AMERTA.

10.9K 958 43
                                    


Bangun jam 3 pagi dan kepikiran buat nulis ini dong, yuk kasih 🌟🌟 sama komentar manteman ❤❤

Btw,
BABY ❌
SWEETEST MOMENT ✅

Tapi, bisa berubah sesuai mood penulisnya 😎

***

"Maaf ya, Mya enggak tahu kalau Mama Papa mau ke sini, jadi masaknya enggak banyak," tutur Mya merasa sungkan karena saat Paramitha memasuki dapur—ibu mertuanya itu menemukan piring-piring berisikan udang tepung serta kerang dara sisa Dewa masih tergeletak di permukaan meja, Mya belum sempat merapikan karena sudah pusing duluan memindahkan beberapa barangnya ke kamar Dewa secara kilat.

Paramitha tersenyum. "Enggak apa-apa, mama ke sini cuma ngecek kalian aja kok, enggak nyangka kalau lagi makan malam, maaf banget ya sampai ganggu."

"Bener, My. Mamanya Dewa tiba-tiba aja pengin mampir ke sini, ya papa enggak bisa menolak dong," imbuh Cokro.

Mya, Paramitha, serta Cokro duduk di sof ruang tamu, sedangkan Dewa duduk pada sisi sofa di sebelah istrinya.

"Oh ya, ini tadi mama sempet beli kue, enak banget lho." Paramitha meletakan totte bag di permukaan meja, tadi benda tersebut tergeletak di pangkuannya. "Belinya di toko kue favorit mama, Dewa pasti tau kan, Nak?"

"Iya, Ma."

Cokro menyesap kopi hitam yang dibuatkan sang menantu, untung saja Mya memiliki simpanan kopi tersebut—meski Dewa bukan penikmatnya, untuk jaga-jaga saja, toh kenyataannya tetap berguna, tadi Paramitha sempat meminta teh kamomil, tapi Mya tentu tak memiliki teh jenis itu, alhasil teh celup biasa yang terpaksa ia hidangkan bersama piring ceper berisi beberapa potong kue—yang kebetulan sore tadi sempat dibelinya di supermarket.

Sungguh, kehadiran Cokro serta Paramitha yang tiba-tiba membuat si pemilik unit serta istrinya kocar-kacir seperti baru saja kebanjiran.
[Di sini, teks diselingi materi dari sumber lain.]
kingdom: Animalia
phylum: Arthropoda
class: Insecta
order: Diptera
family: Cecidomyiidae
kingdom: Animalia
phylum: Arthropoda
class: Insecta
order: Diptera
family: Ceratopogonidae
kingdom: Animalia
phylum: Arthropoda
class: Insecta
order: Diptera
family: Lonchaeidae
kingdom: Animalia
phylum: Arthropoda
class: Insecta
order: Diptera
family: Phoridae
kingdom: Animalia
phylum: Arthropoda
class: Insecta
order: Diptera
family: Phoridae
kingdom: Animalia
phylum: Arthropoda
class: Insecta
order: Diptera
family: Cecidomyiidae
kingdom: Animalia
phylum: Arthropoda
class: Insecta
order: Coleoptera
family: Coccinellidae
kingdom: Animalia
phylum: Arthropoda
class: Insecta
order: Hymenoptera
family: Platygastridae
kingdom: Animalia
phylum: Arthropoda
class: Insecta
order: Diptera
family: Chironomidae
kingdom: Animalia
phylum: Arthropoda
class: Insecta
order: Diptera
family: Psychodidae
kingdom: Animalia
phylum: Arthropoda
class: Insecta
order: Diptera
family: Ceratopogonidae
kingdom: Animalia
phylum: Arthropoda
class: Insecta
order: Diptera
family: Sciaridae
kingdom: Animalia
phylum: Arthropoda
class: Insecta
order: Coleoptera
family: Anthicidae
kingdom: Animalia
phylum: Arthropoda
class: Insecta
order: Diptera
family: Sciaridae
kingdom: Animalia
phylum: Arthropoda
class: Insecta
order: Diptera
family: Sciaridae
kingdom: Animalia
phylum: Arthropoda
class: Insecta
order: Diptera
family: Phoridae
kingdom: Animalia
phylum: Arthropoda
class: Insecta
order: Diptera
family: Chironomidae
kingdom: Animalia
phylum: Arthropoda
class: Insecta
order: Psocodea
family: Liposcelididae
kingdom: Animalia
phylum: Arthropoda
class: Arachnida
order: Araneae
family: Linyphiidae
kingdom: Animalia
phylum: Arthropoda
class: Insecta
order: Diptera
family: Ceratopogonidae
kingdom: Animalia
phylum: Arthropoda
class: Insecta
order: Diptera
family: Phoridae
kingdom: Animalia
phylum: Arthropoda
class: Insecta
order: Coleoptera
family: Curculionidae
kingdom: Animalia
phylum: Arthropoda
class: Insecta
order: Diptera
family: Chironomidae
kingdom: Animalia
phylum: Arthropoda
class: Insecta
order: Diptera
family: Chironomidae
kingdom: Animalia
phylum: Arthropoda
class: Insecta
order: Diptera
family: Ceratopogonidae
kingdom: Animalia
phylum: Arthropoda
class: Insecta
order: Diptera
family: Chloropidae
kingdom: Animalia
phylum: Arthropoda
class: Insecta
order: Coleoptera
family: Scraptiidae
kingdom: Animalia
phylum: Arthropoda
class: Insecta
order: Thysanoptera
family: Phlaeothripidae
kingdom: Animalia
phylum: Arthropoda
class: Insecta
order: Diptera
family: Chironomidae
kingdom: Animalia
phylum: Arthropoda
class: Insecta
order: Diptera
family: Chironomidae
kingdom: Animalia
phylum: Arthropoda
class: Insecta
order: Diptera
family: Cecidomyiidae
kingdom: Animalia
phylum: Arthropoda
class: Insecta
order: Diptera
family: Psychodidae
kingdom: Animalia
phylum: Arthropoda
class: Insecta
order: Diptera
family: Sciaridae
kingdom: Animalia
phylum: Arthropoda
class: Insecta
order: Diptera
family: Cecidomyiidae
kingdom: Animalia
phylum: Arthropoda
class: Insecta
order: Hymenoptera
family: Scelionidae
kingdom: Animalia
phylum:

Untung kunci kamar Mya berfungsi dengan baik, Dewa sudah menyimpannya di saku celana, dan ia sudah mempersiapkan alibi jika Paramitha mungkin berniat mengecek kamar tersebut, sejauh ini belum melakukannya.

"Wa, emang kamu enggak ada niat buat beli rumah semi permanen aja—daripada di apartemen terus, kalau Mya hamil kan capek bolak-balik keluar masuk naik lift, terus jalan lagi di lorong, kurang efektif, Wa," ujar Cokro seraya menatap sekitar, tampak rapi sesuai ekspektasinya, aroma citrus dari pengharum ruangan membaui indra penciuman mereka.

"Em, nanti aja dulu kalau udah ketemu yang cocok," sahut Dewa seraya menggaruk pelipisnya menggunakan telunjuk.

"Mama setuju sama saran papa, mending secepatnya aja kalian cari rumah, jangan di apartemen lagi. Mama yang udah makin tua gini juga capek kalau keluar masuk apartemen, iya kalau Dewa-nya ada, kalau enggak kan cuma buang-buang tenaga. Bener kan, Pa?" Paramitha meminta dukungan dari Cokro yang lantas mengangguk.

"Kalau misal budget yang jadi kendala, papa masih bisa bantu kok, Wa."

Dewa menggeleng seraya tersenyum canggung. "Enggak usah, Dewa masih bisa sendiri kok, lagian cari rumah yang cocok kan pakai waktu, aku sama Mya mesti harus setuju semuanya, kami belum punya waktu buat cari-cari soal itu."

"Tuh kan, My. Sikap suami kamu seperti itu, kalau papanya mau menolong pasti ditolak." Paramitha berbisik, tapi ia sengaja membuat yang lain mendengar seraya melirik pemilik nama yang ia sebutkan. "Waktu itu juga papanya sempat tawarin mobil, tapi Dewa tolak juga. Lihat sekarang—masih pakai motor terus kan, kasihan Mya tiap hari kena debu ke mana-mana naik motor."

Mya tersenyum mendengarnya. "Mya enggak apa-apa, Ma. Bukan masalah sama apa yang Dewa punya, yang jadi tujuannya sekarang adalah kita berdua bisa membangun rumah tangga ini lebih baik lagi atau enggak ke depannya. Materi bukan suatu hal yang ingin Mya tuntut dari Dewa, punya suami yang baik udah cukup kok buat Mya, Ma."